------ Document section ------

This morning, the story is imploding, with NBC News leading the charge to point out that the explosives were already gone when U.S. troops arrived just a day after the fall of Baghdad. (Bizarrely, CNN has this as their lead story online, and it is nowhere to be found on MSNBC's front page).


http://www.truthlaidbear.com/archives/2004/10/26/nyts_october_surprise_collapses.php#001509

http://www.cnn.com/2004/WORLD/meast/10/26/iraq.explosives/index.html
 
Too late Rich, that horse is already out of the stall.
 
Once again, it appears that the Kerry Camp is hyperventilating over a fiction (a la "The Draft", "January Suprise", etc.). But the NYT seems determined to attempt a "broadside du jour" against Bush in the last week of the campaign and the heavy breathing on the Left will no doubt continue for the duration.

The WSJ today has an interesting editoral on Kerry's end-game strategy (note, it appears to have been written before the info about the explosives being gone before the US troops arrived was known)... bolding is mine:
War and 'Competence'
What Abraham Lincoln could teach John Kerry about Iraq.

Tuesday, October 26, 2004 12:01 a.m.

A week before Election Day, John Kerry and his allies have once again changed their line of attack on Iraq. The issue isn't any longer whether we should have fought the war at all ("wrong war, wrong place, wrong time"), it is that the Senator would fight it with more "competence."

The peg for this line is yesterday's story that a stockpile of explosives was stolen from under the Coalition's nose in Iraq. This is certainly bad news and looks like a blunder. But what is it precisely that the Kerry campaign is asserting? That if it were running the war, mistakes would never be made? That amid the fog of war, and facing a determined enemy, nothing bad ever happens?

------

### Exercises to complete
1 - According to the post, which news organization led the charge in pointing out that the explosives were already gone when U.S. troops arrived?
2 - Print the post's text between "Tuesday, October 26, 2004" and "bad ever happens?", inclusive.

------ Stored data ------

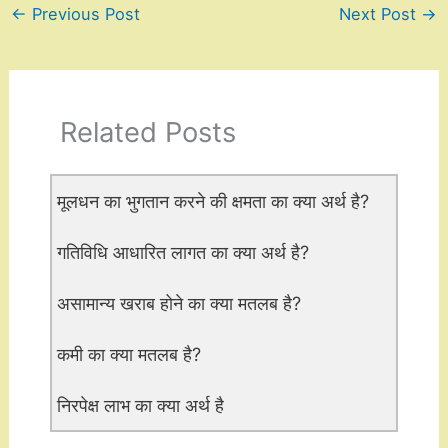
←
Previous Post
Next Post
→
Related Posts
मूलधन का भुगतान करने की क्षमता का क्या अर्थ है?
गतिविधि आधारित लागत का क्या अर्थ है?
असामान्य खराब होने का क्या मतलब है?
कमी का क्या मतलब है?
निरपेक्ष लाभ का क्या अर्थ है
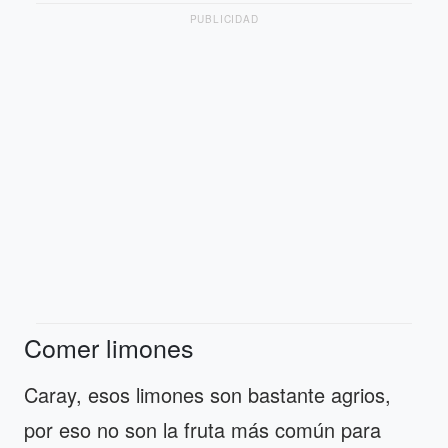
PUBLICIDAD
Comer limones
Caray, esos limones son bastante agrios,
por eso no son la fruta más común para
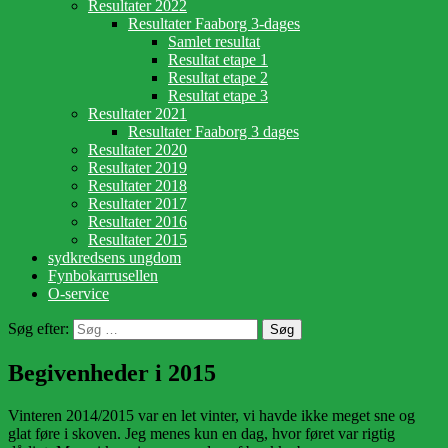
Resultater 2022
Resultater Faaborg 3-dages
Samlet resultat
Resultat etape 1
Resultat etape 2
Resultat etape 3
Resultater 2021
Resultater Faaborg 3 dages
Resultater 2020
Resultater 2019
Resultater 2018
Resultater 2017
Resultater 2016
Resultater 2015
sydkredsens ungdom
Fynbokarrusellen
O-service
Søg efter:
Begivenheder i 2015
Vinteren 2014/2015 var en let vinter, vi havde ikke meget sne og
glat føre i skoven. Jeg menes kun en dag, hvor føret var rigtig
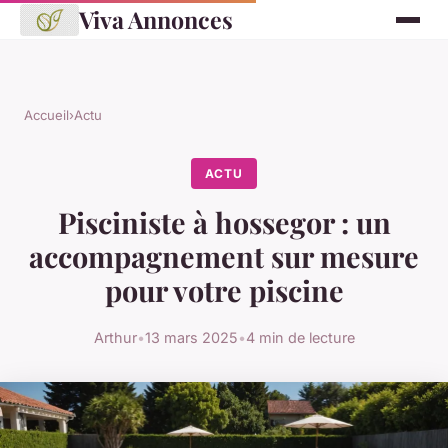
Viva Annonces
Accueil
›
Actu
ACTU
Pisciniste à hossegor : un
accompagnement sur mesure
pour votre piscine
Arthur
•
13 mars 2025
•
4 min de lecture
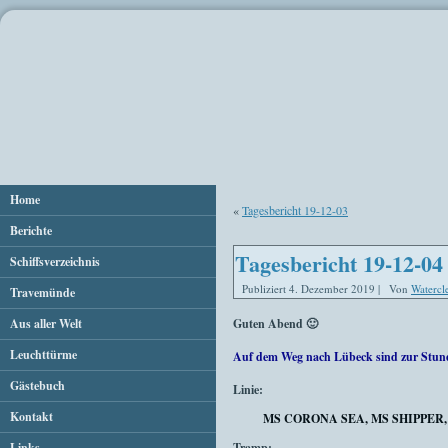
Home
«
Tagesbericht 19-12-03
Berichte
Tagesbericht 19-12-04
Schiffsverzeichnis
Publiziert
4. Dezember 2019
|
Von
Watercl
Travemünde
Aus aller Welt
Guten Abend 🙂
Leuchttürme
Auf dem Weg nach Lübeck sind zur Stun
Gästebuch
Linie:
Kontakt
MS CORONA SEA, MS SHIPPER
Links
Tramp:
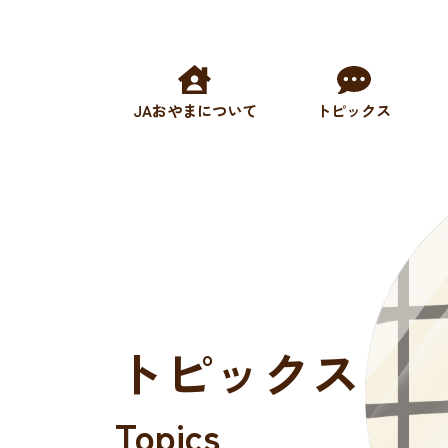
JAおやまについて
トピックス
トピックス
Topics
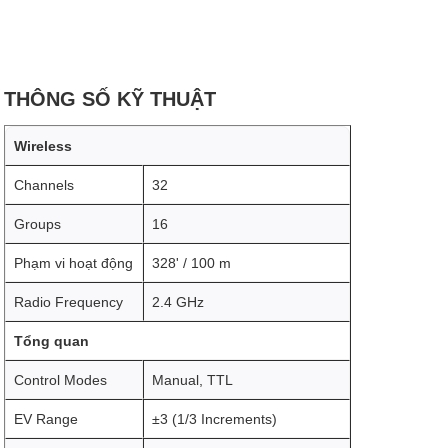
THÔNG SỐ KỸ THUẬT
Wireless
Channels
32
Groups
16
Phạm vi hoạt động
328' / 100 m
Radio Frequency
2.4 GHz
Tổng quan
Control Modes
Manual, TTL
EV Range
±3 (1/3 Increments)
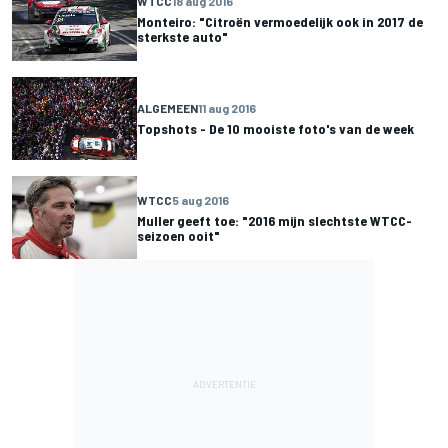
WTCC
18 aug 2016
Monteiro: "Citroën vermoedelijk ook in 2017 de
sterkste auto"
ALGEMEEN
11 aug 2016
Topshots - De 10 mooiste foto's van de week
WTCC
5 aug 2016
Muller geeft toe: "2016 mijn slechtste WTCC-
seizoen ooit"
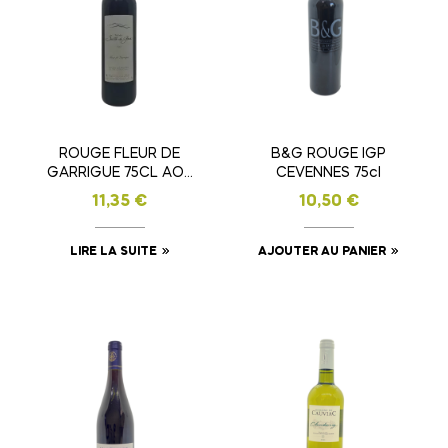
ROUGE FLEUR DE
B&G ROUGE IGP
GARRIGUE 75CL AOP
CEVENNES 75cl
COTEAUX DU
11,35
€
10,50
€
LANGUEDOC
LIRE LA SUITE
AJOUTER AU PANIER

------
------ Stored data ------

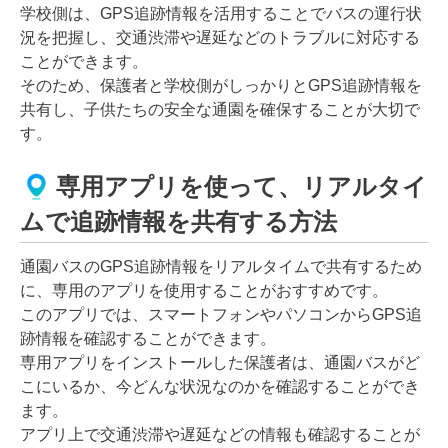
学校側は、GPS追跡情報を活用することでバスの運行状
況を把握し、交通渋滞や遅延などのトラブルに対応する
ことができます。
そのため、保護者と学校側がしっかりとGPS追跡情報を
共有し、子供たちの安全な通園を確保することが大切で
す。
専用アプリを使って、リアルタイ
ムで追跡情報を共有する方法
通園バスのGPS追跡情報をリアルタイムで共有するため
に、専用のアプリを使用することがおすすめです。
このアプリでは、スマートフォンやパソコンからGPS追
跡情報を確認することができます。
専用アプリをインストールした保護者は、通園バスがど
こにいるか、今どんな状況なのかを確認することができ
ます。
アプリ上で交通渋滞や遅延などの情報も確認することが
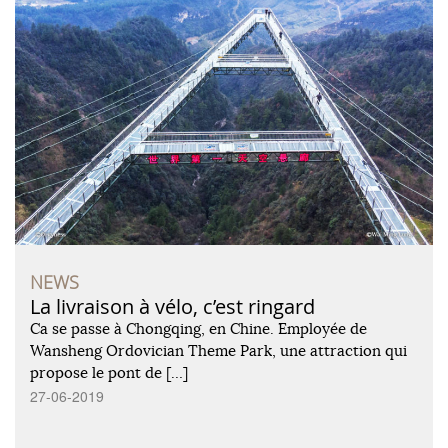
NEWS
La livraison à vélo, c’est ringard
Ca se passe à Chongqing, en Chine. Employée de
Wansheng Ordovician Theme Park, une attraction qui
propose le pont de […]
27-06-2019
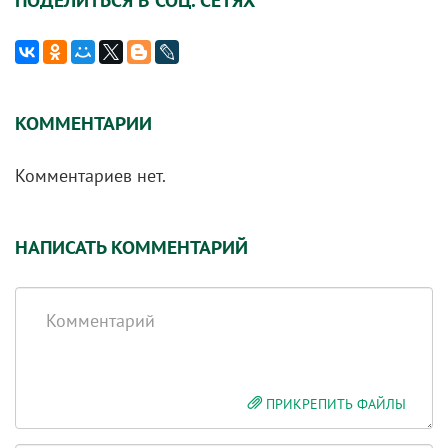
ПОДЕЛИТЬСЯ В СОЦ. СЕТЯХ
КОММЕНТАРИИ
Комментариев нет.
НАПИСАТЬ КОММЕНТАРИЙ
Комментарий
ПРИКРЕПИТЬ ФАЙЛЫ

------
------ Stored data ------

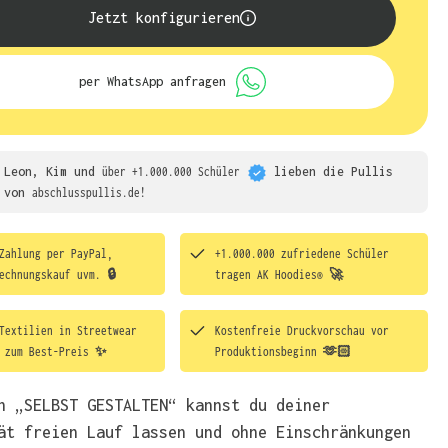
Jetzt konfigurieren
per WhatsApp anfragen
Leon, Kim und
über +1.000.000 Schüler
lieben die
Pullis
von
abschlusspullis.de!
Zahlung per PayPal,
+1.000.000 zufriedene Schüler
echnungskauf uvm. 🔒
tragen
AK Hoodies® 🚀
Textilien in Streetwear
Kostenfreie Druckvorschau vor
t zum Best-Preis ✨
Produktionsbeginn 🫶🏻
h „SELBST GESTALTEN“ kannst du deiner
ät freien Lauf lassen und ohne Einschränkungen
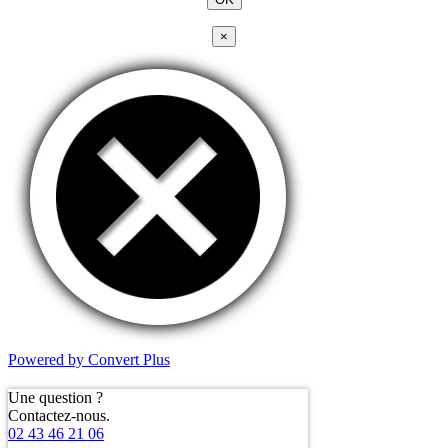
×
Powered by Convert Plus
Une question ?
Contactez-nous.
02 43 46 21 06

------

### Per-task answers
1 - NBC News

2 -
Tuesday, October 26, 2004 12:01 a.m.

A week before Election Day, John Kerry and his allies have once again changed their line of attack on Iraq. The issue isn't any longer whether we should have fought the war at all ("wrong war, wrong place, wrong time"), it is that the Senator would fight it with more "competence."

The peg for this line is yesterday's story that a stockpile of explosives was stolen from under the Coalition's nose in Iraq. This is certainly bad news and looks like a blunder. But what is it precisely that the Kerry campaign is asserting? That if it were running the war, mistakes would never be made? That amid the fog of war, and facing a determined enemy, nothing bad ever happens?